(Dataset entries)
=== Begin Enclosure ===

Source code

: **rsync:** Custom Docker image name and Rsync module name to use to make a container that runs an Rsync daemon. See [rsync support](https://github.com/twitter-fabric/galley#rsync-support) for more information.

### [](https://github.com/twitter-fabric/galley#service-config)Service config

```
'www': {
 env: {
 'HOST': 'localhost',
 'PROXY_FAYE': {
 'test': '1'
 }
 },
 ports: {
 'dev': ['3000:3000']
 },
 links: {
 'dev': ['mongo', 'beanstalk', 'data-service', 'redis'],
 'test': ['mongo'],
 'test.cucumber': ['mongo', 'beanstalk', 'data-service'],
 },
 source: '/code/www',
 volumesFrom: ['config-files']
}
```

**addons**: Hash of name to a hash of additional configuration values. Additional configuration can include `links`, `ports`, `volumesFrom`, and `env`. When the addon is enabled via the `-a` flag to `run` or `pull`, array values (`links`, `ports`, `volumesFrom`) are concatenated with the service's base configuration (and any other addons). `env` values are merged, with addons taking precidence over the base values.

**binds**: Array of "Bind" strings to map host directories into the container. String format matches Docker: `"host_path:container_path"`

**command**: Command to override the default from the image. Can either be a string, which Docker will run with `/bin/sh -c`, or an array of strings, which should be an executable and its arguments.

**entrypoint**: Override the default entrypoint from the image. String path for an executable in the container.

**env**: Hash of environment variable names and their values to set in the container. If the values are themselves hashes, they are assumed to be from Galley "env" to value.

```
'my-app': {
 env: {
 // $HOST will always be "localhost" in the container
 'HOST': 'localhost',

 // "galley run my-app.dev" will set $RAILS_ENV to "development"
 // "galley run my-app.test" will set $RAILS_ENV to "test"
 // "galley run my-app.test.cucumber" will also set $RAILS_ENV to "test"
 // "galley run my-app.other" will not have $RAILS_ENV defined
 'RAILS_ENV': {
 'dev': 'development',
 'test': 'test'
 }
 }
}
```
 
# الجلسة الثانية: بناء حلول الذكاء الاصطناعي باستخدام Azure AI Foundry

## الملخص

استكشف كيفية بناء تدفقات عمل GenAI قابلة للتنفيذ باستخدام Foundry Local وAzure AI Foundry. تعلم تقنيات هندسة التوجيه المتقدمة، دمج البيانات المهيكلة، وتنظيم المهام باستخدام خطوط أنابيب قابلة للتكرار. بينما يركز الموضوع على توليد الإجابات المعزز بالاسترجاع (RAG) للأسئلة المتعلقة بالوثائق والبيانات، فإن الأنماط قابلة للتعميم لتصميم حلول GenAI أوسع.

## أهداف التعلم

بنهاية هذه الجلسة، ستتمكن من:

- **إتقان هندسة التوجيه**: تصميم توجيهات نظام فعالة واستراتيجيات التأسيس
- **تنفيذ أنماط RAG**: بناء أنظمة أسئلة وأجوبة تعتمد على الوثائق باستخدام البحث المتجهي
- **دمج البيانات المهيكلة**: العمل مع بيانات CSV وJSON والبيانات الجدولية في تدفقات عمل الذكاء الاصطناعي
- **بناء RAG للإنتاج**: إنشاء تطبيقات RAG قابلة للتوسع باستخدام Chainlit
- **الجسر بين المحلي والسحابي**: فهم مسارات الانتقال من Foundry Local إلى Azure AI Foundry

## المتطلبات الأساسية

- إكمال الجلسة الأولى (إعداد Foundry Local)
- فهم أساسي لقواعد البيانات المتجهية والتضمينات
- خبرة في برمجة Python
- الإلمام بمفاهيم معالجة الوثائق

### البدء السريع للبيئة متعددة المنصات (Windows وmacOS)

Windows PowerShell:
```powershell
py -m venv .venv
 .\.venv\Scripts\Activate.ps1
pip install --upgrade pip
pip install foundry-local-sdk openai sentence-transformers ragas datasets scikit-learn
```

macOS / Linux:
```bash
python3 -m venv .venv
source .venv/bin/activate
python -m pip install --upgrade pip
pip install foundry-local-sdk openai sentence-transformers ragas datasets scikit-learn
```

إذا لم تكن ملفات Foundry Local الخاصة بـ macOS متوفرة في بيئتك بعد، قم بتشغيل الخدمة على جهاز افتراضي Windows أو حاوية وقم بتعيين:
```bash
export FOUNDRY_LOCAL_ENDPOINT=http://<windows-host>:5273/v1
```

=== End Enclosure ===

ASSIGNED TASK ::
Scan the data above for the string "التوجيه". Copy every line in which it appears.

SOLUTION ::
استكشف كيفية بناء تدفقات عمل GenAI قابلة للتنفيذ باستخدام Foundry Local وAzure AI Foundry. تعلم تقنيات هندسة التوجيه المتقدمة، دمج البيانات المهيكلة، وتنظيم المهام باستخدام خطوط أنابيب قابلة للتكرار. بينما يركز الموضوع على توليد الإجابات المعزز بالاسترجاع (RAG) للأسئلة المتعلقة بالوثائق والبيانات، فإن الأنماط قابلة للتعميم لتصميم حلول GenAI أوسع.
- **إتقان هندسة التوجيه**: تصميم توجيهات نظام فعالة واستراتيجيات التأسيس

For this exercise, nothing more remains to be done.